**Exercise objective:** Reprint all entries without any alteration.

(Transcribed page contents)

-*-

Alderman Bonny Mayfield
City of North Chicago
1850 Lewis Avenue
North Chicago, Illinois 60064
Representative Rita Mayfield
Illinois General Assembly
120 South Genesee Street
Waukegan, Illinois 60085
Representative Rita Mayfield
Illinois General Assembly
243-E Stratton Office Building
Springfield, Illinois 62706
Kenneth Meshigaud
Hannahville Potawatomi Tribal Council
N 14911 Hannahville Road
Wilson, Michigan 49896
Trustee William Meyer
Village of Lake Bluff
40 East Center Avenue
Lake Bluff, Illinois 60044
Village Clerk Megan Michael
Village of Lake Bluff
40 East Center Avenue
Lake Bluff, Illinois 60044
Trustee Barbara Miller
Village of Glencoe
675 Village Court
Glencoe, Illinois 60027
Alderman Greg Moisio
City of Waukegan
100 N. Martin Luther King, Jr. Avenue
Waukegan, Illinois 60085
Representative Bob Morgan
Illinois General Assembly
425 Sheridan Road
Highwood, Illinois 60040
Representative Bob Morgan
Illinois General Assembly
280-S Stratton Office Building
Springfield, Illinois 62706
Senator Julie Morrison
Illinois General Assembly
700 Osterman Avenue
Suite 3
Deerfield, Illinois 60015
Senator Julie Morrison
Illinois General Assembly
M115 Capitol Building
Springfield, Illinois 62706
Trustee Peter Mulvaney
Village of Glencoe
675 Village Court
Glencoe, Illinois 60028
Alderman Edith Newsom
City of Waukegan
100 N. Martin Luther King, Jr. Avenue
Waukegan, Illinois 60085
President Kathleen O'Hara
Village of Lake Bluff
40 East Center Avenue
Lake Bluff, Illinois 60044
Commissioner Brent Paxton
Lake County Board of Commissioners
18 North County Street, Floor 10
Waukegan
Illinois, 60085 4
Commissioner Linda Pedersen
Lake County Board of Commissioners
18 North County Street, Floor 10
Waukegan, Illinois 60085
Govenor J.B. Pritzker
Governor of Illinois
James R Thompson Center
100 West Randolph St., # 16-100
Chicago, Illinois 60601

-*-

**Output for this exercise:**
Alderman Bonny Mayfield
City of North Chicago
1850 Lewis Avenue
North Chicago, Illinois 60064
Representative Rita Mayfield
Illinois General Assembly
120 South Genesee Street
Waukegan, Illinois 60085
Representative Rita Mayfield
Illinois General Assembly
243-E Stratton Office Building
Springfield, Illinois 62706
Kenneth Meshigaud
Hannahville Potawatomi Tribal Council
N 14911 Hannahville Road
Wilson, Michigan 49896
Trustee William Meyer
Village of Lake Bluff
40 East Center Avenue
Lake Bluff, Illinois 60044
Village Clerk Megan Michael
Village of Lake Bluff
40 East Center Avenue
Lake Bluff, Illinois 60044
Trustee Barbara Miller
Village of Glencoe
675 Village Court
Glencoe, Illinois 60027
Alderman Greg Moisio
City of Waukegan
100 N. Martin Luther King, Jr. Avenue
Waukegan, Illinois 60085
Representative Bob Morgan
Illinois General Assembly
425 Sheridan Road
Highwood, Illinois 60040
Representative Bob Morgan
Illinois General Assembly
280-S Stratton Office Building
Springfield, Illinois 62706
Senator Julie Morrison
Illinois General Assembly
700 Osterman Avenue
Suite 3
Deerfield, Illinois 60015
Senator Julie Morrison
Illinois General Assembly
M115 Capitol Building
Springfield, Illinois 62706
Trustee Peter Mulvaney
Village of Glencoe
675 Village Court
Glencoe, Illinois 60028
Alderman Edith Newsom
City of Waukegan
100 N. Martin Luther King, Jr. Avenue
Waukegan, Illinois 60085
President Kathleen O'Hara
Village of Lake Bluff
40 East Center Avenue
Lake Bluff, Illinois 60044
Commissioner Brent Paxton
Lake County Board of Commissioners
18 North County Street, Floor 10
Waukegan
Illinois, 60085 4
Commissioner Linda Pedersen
Lake County Board of Commissioners
18 North County Street, Floor 10
Waukegan, Illinois 60085
Govenor J.B. Pritzker
Governor of Illinois
James R Thompson Center
100 West Randolph St., # 16-100
Chicago, Illinois 60601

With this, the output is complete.